1. The problem statement, all variables and given/known data
Show that the point (-1/2, -2) is equidistant from the straight lines 2x-3y+4=0 and 6x+4y-7=0

2. Relevant equations

distance between the points= {(x1-x2)^2+(y1-y2)^2}^1/2

3. The attempt at a solution
All I know is that the given two straight lines are perpendicular to each other. It would be very helpful if anyone of you could drop a hint as to how I should use this fact in proving the fact that the given point is at an equal distance from the given straight lines

2. Jan 21, 2014

Did you draw any graphs?

3. Jan 21, 2014

### BvU

I don't see the relevance of your equation.
Do you know how to calculate the distance between two parallel lines ?

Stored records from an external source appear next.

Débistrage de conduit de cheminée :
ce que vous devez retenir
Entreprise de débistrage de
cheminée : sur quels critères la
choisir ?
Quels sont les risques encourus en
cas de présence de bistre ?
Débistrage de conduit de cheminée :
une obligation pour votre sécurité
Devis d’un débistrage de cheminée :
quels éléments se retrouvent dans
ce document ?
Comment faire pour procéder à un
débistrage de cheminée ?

For example between 6x + 4y = 7 and 6x + 4y = -11 ?

(The latter happens to go through the point -1/2, -2 )

4. Jan 21, 2014

### Ray Vickson

I don't see the relevance of your questions. The two lines given by the OP are not parallel.

5. Jan 21, 2014

### Tanya Sharma

Just find the distance between the given point and the first line .Then calculate the distance between the point and the second line .You will get same distances in the two cases .

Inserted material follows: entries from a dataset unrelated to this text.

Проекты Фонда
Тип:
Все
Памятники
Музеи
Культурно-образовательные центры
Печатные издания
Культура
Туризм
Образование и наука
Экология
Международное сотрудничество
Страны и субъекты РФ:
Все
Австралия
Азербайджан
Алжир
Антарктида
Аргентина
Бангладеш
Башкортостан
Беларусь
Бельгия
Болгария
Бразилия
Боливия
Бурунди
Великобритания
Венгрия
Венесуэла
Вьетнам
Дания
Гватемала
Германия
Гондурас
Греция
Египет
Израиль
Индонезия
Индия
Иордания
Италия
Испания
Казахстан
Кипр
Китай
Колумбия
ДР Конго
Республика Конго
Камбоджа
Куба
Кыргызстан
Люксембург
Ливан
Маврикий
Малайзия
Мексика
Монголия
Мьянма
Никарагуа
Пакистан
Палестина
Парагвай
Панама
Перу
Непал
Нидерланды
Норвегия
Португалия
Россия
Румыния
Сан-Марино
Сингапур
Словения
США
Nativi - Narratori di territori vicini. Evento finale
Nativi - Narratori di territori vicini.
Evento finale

The distance between a point (p,q) and line Ax+By+C=0 is given by |Ap+Bq+C|/√(A2+B2)

6. Jan 21, 2014

### eXmag

sorry post error

7. Jan 22, 2014

### haruspex

No, but because the lines are perpendicular to each other, the 'dropped perpendicular' from the point to one line will be parallel to the other line. Whether that saves anything I'm not sure.

8. Jan 22, 2014

### BvU

Dear professor Dumbledore,
Do you recognize/understand the formula as spelled out by Tanya? If so, the exercise is straightforward as she says (work, yuch!).
In #1 (2) you made me a bit careful, since there are no two points in the OP. Yet in #1 (3) you quite correctly observe the two lines are perpendicular and you sniff that there might be a smart mathemagical trick to avoid superfluous work. Good attitude!